## WHAT THE TASK REQUIRES
Can you recast every one of the rows below as a numbered list, leaving out any blank lines?

ENTRIES PROVIDED START

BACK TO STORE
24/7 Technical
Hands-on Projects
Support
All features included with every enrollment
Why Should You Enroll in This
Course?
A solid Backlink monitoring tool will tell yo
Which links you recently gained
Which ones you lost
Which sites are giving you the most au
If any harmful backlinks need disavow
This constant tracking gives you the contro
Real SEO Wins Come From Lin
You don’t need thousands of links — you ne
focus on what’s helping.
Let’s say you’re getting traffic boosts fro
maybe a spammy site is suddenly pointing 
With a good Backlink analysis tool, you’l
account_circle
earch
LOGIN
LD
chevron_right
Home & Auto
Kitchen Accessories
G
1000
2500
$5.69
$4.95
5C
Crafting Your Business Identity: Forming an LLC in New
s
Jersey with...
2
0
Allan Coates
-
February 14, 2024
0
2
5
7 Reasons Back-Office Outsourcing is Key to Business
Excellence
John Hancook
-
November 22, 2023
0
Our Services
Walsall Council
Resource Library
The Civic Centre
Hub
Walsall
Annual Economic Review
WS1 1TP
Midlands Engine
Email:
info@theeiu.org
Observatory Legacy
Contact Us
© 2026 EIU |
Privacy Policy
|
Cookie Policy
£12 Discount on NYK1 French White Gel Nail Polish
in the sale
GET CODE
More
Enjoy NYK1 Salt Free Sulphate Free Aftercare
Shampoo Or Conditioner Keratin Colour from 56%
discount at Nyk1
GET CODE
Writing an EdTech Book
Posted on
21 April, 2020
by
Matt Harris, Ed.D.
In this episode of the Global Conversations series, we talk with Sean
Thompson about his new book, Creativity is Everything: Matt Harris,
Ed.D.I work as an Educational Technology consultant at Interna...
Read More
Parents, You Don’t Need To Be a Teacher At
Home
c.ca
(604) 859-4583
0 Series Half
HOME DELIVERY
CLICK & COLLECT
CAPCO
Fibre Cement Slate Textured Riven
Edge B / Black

ENTRIES PROVIDED END

## RESULT FOR THIS TASK
1. BACK TO STORE
2. 24/7 Technical
3. Hands-on Projects
4. Support
5. All features included with every enrollment
6. Why Should You Enroll in This
7. Course?
8. A solid Backlink monitoring tool will tell yo
9. Which links you recently gained
10. Which ones you lost
11. Which sites are giving you the most au
12. If any harmful backlinks need disavow
13. This constant tracking gives you the contro
14. Real SEO Wins Come From Lin
15. You don’t need thousands of links — you ne
16. focus on what’s helping.
17. Let’s say you’re getting traffic boosts fro
18. maybe a spammy site is suddenly pointing 
19. With a good Backlink analysis tool, you’l
20. account_circle
21. earch
22. LOGIN
23. LD
24. chevron_right
25. Home & Auto
26. Kitchen Accessories
27. G
28. 1000
29. 2500
30. $5.69
31. $4.95
32. 5C
33. Crafting Your Business Identity: Forming an LLC in New
34. s
35. Jersey with...
36. 2
37. 0
38. Allan Coates
39. -
40. February 14, 2024
41. 0
42. 2
43. 5
44. 7 Reasons Back-Office Outsourcing is Key to Business
45. Excellence
46. John Hancook
47. -
48. November 22, 2023
49. 0
50. Our Services
51. Walsall Council
52. Resource Library
53. The Civic Centre
54. Hub
55. Walsall
56. Annual Economic Review
57. WS1 1TP
58. Midlands Engine
59. Email:
60. info@theeiu.org
61. Observatory Legacy
62. Contact Us
63. © 2026 EIU |
64. Privacy Policy
65. |
66. Cookie Policy
67. £12 Discount on NYK1 French White Gel Nail Polish
68. in the sale
69. GET CODE
70. More
71. Enjoy NYK1 Salt Free Sulphate Free Aftercare
72. Shampoo Or Conditioner Keratin Colour from 56%
73. discount at Nyk1
74. GET CODE
75. Writing an EdTech Book
76. Posted on
77. 21 April, 2020
78. by
79. Matt Harris, Ed.D.
80. In this episode of the Global Conversations series, we talk with Sean
81. Thompson about his new book, Creativity is Everything: Matt Harris,
82. Ed.D.I work as an Educational Technology consultant at Interna...
83. Read More
84. Parents, You Don’t Need To Be a Teacher At
85. Home
86. c.ca
87. (604) 859-4583
88. 0 Series Half
89. HOME DELIVERY
90. CLICK & COLLECT
91. CAPCO
92. Fibre Cement Slate Textured Riven
93. Edge B / Black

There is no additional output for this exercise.